Saat pertama kali membuat PLTMH, Wahyudi bersama kawan-kawannya mengunakan barang seadanya. Paralon dan dinamo untuk mengalirkan air juga didapat dari limbah bekas.
“Penggeraknya kami pakai peleg sepeda, kami beri belahan pipa. Besi kami belah dan kami las. Kami coba putarkan, ternyata mampu,” jelas Wahyudi.
Selama kurang lebih satu tahun, PLTMH dengan kekuatan 5000 watt hasil swadaya masyarakat ini, mampu menerangi jalan dan kedai kopi yang mereka buat.
Dukungan CSR
Setelah satu tahun berjalan, pada Maret 2021, PLTMH Gunungsari mendapat dukungan dari Indonesia Power. Dukungan corporate social responsibility (CSR) ini kemudian menyempurnakan fasilitas yang sudah ada.
Pipa-pipa paralon yang berukuran kecil diganti menjadi ukuran yang lebih besar. Mesin dinamo yang sebelumnya merupakan bahan bekas pun diganti dengan dua mesin baru.
“Pipa ini sekarang panjangnya 160 meter ke atas. Dulu nggak sampai 100 meter,” imbuh Wahyudi.
Sarana Edukasi, Kopi Pucuk’e Kendal yang Bersinar dari Pembangkit Listrik Mikrohidro
Sejak PLTMH Gunungsari berdiri, lampu-lampu sepanjang jalan dan kedai tak pernah dimatikan. Hal ini sengaja dilakukan agar menjadi sarana edukasi bagi pengunjung yang datang.
“Memang untuk pengetahuan masyarakat karena mereka tidak lihat tulisan di depan. Tapi setelah sampai di kafe, lampunya nggak dimatikan, baru mereka tanya.

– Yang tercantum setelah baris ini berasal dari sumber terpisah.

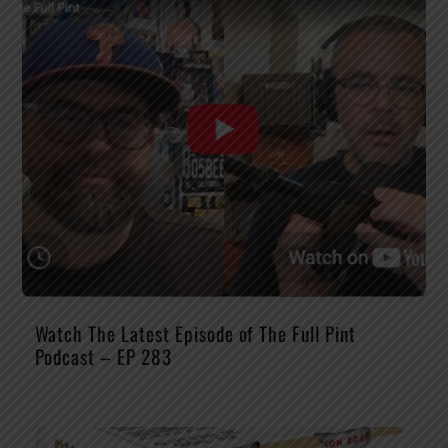
Watch The Latest Episode of The Full Pint
Podcast – EP 283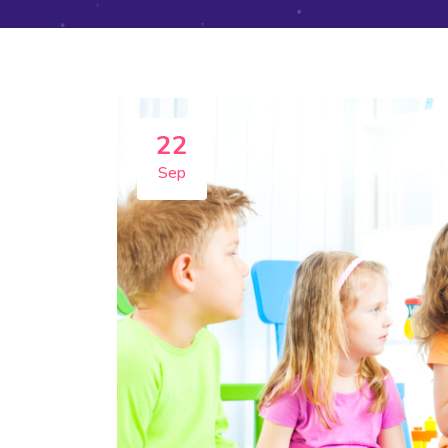
22
Sep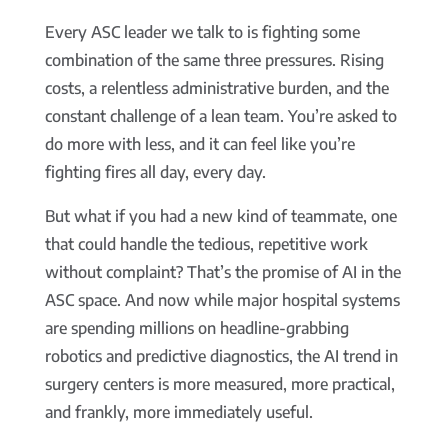
Every ASC leader we talk to is fighting some
combination of the same three pressures. Rising
costs, a relentless administrative burden, and the
constant challenge of a lean team. You’re asked to
do more with less, and it can feel like you’re
fighting fires all day, every day.
But what if you had a new kind of teammate, one
that could handle the tedious, repetitive work
without complaint? That’s the promise of AI in the
ASC space. And now while major hospital systems
are spending millions on headline-grabbing
robotics and predictive diagnostics, the AI trend in
surgery centers is more measured, more practical,
and frankly, more immediately useful.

Baru kami jelaskan,” bebernya.
Bahkan, menurut Wahyudi potensi pengembangan PLTMH untuk mencukupi kebutuhan masyarakat masih bisa dilakukan di Desa Ngesrepbalong. Masih terdapat aliran air yang dinilai mampu menjadi sumber listrik tenaga mikrohidro.
“Di kampung bawah, ada aliran sungai yang tidak digunakan. Ini bisa kami pakai untuk mikrohidro yang bisa memenuhi kebutuhan masyarakat,” lanjutya.
Apabila aliran ini bisa sedikit beralih fungsi menjadi sumber tenaga mikrohidro, maka pengawasan terhadap lingkungan juga bisa berjalan lebih baik.
“Masyarakat disini masih sering buang sampah di sungai. Dengan adanya mikrohidro nanti, kami lebih mudah menegur mereka. Kalau buang sampah di sungai listrik mereka tentu akan mati,” pungkas Wahyudi.
Potensi PLTMH di Jawa Tengah
Marlistya Citraningrum, Manajer Program Akses Energi Berkelanjutan Institute for Essentials Service Reform (IESR) menambahkan, berdasarkan hasil kajiannya potensi tekni tenaga mikro-mini hidro di Indonesia mencapai 28,1 GW di seluruh provinsi Indonesia.
“Di Jawa Tengah potensi teknis PLTMH mencapai 730,3 MW. Potensi sebesar ini jika dapat dimanfaatkan secara optimal akan mampu meningkatkan produktivitas masyarakat desa sehingga mendorong terwujudnya akses energi yang berkualitas dan terjangkau serta meningkatkan perekonomian dan kesejahteraan masyarakat,” tandasnya.